Seit mehr als sieben Monaten leiden die Menschen in der Ukraine unter dem russischen Angriffskrieg. Der ukrainische Skeleton-Pilot Vladyslav Heraskevych versucht, mit einer eigenen Hilfsorganisation zu helfen. Im Dlf sprach er über seine Arbeit und über die Rolle des Sports in der Politik.

Vladyslav Heraskevych im Gespräch mit Matthias Friebe | 02.10.2022
Der ukrainische Skeleton-Pilot Vladyslav Heraskevych betreibt eine eigene Hilfsorganisation für die Opfer des Ukraine-Krieges.
Der ukrainische Skeleton-Pilot Vladyslav Heraskevych betreibt eine eigene Hilfsorganisation für die Opfer des Ukraine-Krieges. (imago images / Ukrinform / Pavlo_Bagmut via www.imago-images.de)
Seit mehr als sieben Monaten wird in der Ukraine gekämpft. Ungeachtet jüngster Berichte über ukrainische Geländegewinne, viele Menschen leiden unter den Auswirkungen des Kriegs.

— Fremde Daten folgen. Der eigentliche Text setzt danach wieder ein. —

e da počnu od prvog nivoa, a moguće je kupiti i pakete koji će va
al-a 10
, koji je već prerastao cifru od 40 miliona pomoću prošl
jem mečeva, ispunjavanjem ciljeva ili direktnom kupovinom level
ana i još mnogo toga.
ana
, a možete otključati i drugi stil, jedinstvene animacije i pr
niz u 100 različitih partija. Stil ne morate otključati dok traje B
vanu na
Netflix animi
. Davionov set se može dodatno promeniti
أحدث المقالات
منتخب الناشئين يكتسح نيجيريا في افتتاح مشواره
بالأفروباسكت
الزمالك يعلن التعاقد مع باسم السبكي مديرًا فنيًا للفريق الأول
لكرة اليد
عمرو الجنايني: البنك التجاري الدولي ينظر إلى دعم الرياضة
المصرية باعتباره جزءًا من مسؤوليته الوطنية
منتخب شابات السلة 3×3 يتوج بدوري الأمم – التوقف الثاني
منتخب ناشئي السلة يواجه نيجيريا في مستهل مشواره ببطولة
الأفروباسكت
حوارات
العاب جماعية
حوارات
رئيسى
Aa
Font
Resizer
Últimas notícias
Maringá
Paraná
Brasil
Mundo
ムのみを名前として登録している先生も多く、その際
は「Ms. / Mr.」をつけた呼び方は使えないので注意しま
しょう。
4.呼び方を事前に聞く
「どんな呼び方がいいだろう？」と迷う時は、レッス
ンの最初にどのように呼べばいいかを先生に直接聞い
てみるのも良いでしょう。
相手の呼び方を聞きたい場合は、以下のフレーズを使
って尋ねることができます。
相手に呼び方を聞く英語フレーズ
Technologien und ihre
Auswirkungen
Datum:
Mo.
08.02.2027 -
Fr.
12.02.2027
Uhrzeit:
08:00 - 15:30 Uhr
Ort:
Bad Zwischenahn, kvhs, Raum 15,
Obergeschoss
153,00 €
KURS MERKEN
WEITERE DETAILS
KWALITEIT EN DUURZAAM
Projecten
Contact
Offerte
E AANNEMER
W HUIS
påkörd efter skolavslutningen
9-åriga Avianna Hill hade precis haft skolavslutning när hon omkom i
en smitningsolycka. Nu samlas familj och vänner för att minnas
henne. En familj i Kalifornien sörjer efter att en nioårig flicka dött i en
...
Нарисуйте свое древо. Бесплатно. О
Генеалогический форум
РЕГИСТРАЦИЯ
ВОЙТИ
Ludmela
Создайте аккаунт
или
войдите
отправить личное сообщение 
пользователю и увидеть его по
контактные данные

Von Anfang an waren es auch Sportler, die versucht haben mit ihren Mitteln Leid zu lindern und aufmerksam zu machen auf die Situation. Der Skeleton-Profi Vladyslav Heraskevych wurde berühmt, weil er schon vor den ersten Angriffen bei Olympia in Peking trotz Verbots ein Schild in die Kamera hielt mit der Aufschrift: „No war“. Vor einigen Monaten hat er im Deutschlandfunk von seiner Arbeit erzählt – auch mit seiner Stiftung. Matthias Friebe hat nun wieder mit dem 23-Jährigen gesprochen.
Herr Heraskevych, was ist seit unserem letzten Gespräch passiert?
Vladyslav Heraskevych: Es ist viel passiert und wir versuchen weiter, möglichst viele Dinge auf die Beine zu stellen. Wir unterstützen Kinder mit Zahlungen, worauf ich sehr stolz bin. Aber dabei bleibt es nicht. Wir machen Sport mit ihnen, benutzen Sport als eine Art von Bildung.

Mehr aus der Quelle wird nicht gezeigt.